A randomized controlled trial of oral albuterol in acute cough

Journal of Family Practice, Jan, 1996 by Benjamin Littenberg, Mark Wheeler, David S. Smith

Acute cough is common in ambulatory practice and a significant source of concern and of disability days. The vast majority of patients presenting with acute cough do not require treatment for a specific underlying condition, such as asthma, pneumonia, or chronic obstructive pulmonary disease (COPD). Currently, the only generally administered treatments for adults are oral cough suppressants and antibiotics. Most coughing patients have no evidence of bacterial infection and thus do not benefit from antibiotic therapy.

Beta-agonist drugs are widely used in cough due to asthma and COPD. Asthma with cough as the sole symptom is well described and appears to respond well to beta-agonist therapy.[1] Beta-agonists increase the cough threshold to irritants in normal subjects[2] and stimulate mucociliary clearance.[3] A study of terbutaline in chronic "allergic" cough indicated that there was a significant improvement in daytime and nighttime coughing.[4] Salbutamol, the British name for albuterol, has been shown to be effective for nighttime coughing[5] but was reported to have little effect on severity or frequency of cough during the day. In this study, all the patients were thought to have "acute respiratory infection," but no mention was made of specific antibiotic treatment.

A prior randomized trial compared albuterol elixir with erythromycin for adults with acute bronchitis.6 Albuterol-treated patients were less likely to be coughing after 1 week and had no more side effects than did the antibiotic-treated group. This study did not include placebo controls. Two other studies compared inhaled albuterol to placebo in adults with bronchitis and found a significant reduction in coughing at 7 days[7] and an improvement in spirometry with a nonsignificant improvement in symptoms.[8]

We sought to confirm the results of prior studies[5,6] of the effects of oral beta-adrenergic agents on patients, symptoms in outpatient therapy of acute cough. We chose oral albuterol rather than an inhaled beta-agonist because it is less expensive and does not require extensive patient instruction to ensure that patients receive an effective dose.

Methods

We performed a randomized, double-blind, placebo-controlled trial of albuterol in ambulatory adults with acute cough. The trial was performed in the adult walk-in clinic at Dartmouth-Hitchcock Medical Center between October 1992 and May 1994. The study protocol and patient consent procedures were approved by the institutional review board.

Eligible patients included all adults with nonspecific bronchitis or acute cough of less than 4 weeks, duration. We excluded patients if they were pregnant; were at risk for cardiac arrhythmia by virtue of known cardiac disease or history of arrhythmia; used any form of systemic or inhaled corticosteroids during the week prior to presentation; had findings of lung consolidation or infiltrate on physical examination or radiograph; had been treated for asthma or COPD within the past 10 years; used any form of beta-agonist medication by any route during the week prior to presentation; used any tricyclic antidepressant or monoamine oxidase inhibitor; had a contraindication to beta-agonist therapy, eg, arrhythmia, allergy, recent myocardial infarction; or refused consent.
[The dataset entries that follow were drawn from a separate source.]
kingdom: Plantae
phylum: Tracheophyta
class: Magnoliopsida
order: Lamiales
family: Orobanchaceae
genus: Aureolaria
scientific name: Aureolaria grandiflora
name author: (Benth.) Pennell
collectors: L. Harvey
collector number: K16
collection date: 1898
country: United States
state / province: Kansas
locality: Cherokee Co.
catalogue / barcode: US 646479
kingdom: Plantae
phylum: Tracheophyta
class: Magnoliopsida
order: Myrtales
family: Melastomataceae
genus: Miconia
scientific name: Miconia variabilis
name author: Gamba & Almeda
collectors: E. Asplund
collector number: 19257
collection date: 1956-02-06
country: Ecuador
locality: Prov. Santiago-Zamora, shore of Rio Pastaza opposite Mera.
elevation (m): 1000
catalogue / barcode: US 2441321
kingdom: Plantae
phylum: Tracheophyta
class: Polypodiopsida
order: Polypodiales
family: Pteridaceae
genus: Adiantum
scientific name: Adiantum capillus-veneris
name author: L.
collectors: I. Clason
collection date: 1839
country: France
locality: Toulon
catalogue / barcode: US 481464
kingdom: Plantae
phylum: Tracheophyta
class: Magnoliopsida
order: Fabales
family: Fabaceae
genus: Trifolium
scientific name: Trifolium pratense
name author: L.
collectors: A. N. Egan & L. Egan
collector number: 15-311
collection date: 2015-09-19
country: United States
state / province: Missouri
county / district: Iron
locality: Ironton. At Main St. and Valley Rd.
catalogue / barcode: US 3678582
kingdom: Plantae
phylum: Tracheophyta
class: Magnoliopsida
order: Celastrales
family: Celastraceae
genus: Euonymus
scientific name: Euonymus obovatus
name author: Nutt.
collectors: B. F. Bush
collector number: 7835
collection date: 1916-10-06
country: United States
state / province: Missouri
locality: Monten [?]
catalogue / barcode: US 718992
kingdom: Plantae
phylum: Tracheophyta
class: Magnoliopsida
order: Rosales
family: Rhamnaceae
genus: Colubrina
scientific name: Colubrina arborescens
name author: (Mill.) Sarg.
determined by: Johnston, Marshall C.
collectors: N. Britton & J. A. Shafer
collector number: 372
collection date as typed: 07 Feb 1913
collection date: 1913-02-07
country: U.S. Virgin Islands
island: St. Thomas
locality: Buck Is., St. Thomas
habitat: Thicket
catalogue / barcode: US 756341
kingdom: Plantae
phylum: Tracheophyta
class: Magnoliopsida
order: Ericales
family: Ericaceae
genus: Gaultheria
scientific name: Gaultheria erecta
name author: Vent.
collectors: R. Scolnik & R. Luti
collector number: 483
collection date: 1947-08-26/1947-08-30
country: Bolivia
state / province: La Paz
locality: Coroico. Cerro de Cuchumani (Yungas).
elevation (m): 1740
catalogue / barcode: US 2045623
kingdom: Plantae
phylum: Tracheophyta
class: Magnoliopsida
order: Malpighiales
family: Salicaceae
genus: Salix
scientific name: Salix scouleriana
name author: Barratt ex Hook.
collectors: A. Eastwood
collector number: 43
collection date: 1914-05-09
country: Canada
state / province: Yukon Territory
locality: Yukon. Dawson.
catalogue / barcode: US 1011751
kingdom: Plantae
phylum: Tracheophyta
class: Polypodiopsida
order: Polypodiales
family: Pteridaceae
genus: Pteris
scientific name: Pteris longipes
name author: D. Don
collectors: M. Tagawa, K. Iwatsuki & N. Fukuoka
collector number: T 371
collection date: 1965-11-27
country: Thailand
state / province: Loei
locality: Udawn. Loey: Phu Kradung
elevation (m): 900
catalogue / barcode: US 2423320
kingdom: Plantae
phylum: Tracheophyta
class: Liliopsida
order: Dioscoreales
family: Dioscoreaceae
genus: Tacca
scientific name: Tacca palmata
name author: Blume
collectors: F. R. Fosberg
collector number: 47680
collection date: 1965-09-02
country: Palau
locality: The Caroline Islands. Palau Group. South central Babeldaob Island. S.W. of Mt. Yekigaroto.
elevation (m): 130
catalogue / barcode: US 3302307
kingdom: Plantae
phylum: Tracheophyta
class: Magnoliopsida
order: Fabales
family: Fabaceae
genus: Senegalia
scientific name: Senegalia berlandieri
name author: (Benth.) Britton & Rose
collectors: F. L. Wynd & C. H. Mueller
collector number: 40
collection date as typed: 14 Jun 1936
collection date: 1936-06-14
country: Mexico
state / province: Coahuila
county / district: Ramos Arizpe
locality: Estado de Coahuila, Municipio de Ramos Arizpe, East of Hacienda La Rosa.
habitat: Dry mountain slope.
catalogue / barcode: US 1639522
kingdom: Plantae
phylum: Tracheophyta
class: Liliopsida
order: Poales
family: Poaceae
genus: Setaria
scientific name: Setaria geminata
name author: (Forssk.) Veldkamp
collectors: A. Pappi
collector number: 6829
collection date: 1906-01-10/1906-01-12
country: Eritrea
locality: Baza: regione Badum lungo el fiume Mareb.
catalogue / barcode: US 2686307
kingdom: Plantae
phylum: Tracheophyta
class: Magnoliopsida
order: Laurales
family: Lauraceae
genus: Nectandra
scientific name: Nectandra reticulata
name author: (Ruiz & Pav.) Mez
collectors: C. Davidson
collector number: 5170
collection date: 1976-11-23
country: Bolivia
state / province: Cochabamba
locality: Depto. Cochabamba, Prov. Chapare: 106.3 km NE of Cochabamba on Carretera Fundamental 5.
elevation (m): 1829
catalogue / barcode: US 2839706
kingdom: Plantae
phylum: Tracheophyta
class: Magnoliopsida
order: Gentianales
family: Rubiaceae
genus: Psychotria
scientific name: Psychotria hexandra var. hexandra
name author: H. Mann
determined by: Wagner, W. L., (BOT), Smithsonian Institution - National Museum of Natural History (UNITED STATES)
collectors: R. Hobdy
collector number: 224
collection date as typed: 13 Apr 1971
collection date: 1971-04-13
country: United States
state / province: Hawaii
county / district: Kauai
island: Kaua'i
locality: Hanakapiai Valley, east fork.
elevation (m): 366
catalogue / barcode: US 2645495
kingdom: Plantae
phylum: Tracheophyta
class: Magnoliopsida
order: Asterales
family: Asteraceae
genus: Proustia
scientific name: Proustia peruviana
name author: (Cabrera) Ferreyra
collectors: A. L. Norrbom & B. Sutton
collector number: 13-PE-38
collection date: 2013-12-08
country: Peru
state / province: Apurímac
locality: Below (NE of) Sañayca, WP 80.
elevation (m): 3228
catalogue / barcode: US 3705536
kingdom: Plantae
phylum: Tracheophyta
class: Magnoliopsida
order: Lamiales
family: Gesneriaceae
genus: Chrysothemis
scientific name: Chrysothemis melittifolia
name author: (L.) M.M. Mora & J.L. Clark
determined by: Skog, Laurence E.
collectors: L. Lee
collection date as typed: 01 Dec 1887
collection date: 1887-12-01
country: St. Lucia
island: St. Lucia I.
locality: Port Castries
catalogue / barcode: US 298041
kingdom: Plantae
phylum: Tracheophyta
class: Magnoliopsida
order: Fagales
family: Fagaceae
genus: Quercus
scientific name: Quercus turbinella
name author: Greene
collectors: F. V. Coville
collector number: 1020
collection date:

All eligible patients were evaluated by the faculty or house staff physician on duty in the clinic. Diagnostic studies, including radiographs, spirograms and analysis of blood, were performed at the discretion of the clinician. If the physician judged that antibiotics were indicated, erythromycin 333 mg by mouth three times daily for 7 days was prescribed. If other antibiotics or corticosteroids were indicated, the patient was excluded. Physicians prescribed dextromethorphan cough suppressants or codeine at their discretion.

Patients were stratified by antibiotic use and then randomly assigned to either albuterol or placebo. Each patient was issued a vial of identical-looking pills prepared by the study pharmacist. The vials were labeled with the instructions "Take one pill three times a day for seven days." The active pills contained albuterol sulfate 4 mg. The control pills contained only a calcium carbonate filler. Randomization was achieved by a computer-generated random number assigned to each vial of medicine in the pharmacy. Large boxes of vials were delivered to the clinic and thoroughly mixed. Separate boxes were maintained for patients on antibiotics and those not taking antibiotics. The clinic staff chose one vial from the proper box for each patient and recorded the vial number.

At study entry, the nurse and physician completed a data record on each patient recording identification data, vial number, demographics, and symptoms. Clinic staff instructed each patient to complete a daily diary of symptoms for 1 week after the visit and instructed patients on how to take the study medicine and to return the diary. A research assistant contacted each patient during the week as a reminder to complete the diary and again 1 week later if the diary had not been promptly returned.